DIRECTIVE 1
In the commentary on Sunak's leadership, list each thing that, according to the text, his advisers say he should be allowed to do, as introduced by "Let Rishi" or "Let him".
DIRECTIVE 2
Edit the commentary on Sunak's leadership by copying everything from "Posts Tagged ‘HS2’" down to "save our future." and replacing "hard-working families" with "working people".

DOCUMENT EXCERPT
Posts Tagged ‘HS2’

The poetry of a better world is beyond Rishi being Rishi

25/09/2023, 11:04:00 PM

by Jonathan Todd

Let Rishi be Rishi, say his advisers. Let him try to set up a dividing line with him and hard-working families on one side and Labour on another. Let him talk gibberish about seven bins and attempt to associate Labour with this. Let him make a solemn speech to the nation from Downing Street, supposedly about tough choices for a shared future, when only a changed government, making different choices, will save our future.

The veneer of competence, which Sunak brought to his office when succeeding Liz Truss, was wearing very thin by the speech’s end. This is the latest phase of his benighted reign. There was the relative calm after the chaos of Truss and Boris Johnson. There were the five priorities for 2023 – which, for Sunak’s misfiring administration, are much more stretching than they initially seemed.

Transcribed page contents

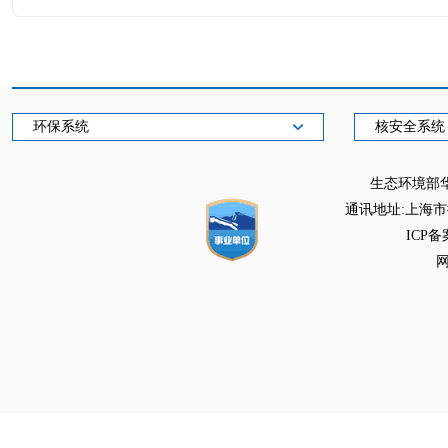
环保系统
核安全系统
生态环境部
通讯地址:上海市徐
ICP备
网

FINAL ANSWER 1
- Be Rishi
- Try to set up a dividing line with him and hard-working families on one side and Labour on another
- Talk gibberish about seven bins and attempt to associate Labour with this
- Make a solemn speech to the nation from Downing Street, supposedly about tough choices for a shared future

FINAL ANSWER 2
Posts Tagged ‘HS2’

The poetry of a better world is beyond Rishi being Rishi

25/09/2023, 11:04:00 PM

by Jonathan Todd

Let Rishi be Rishi, say his advisers. Let him try to set up a dividing line with him and working people on one side and Labour on another. Let him talk gibberish about seven bins and attempt to associate Labour with this. Let him make a solemn speech to the nation from Downing Street, supposedly about tough choices for a shared future, when only a changed government, making different choices, will save our future.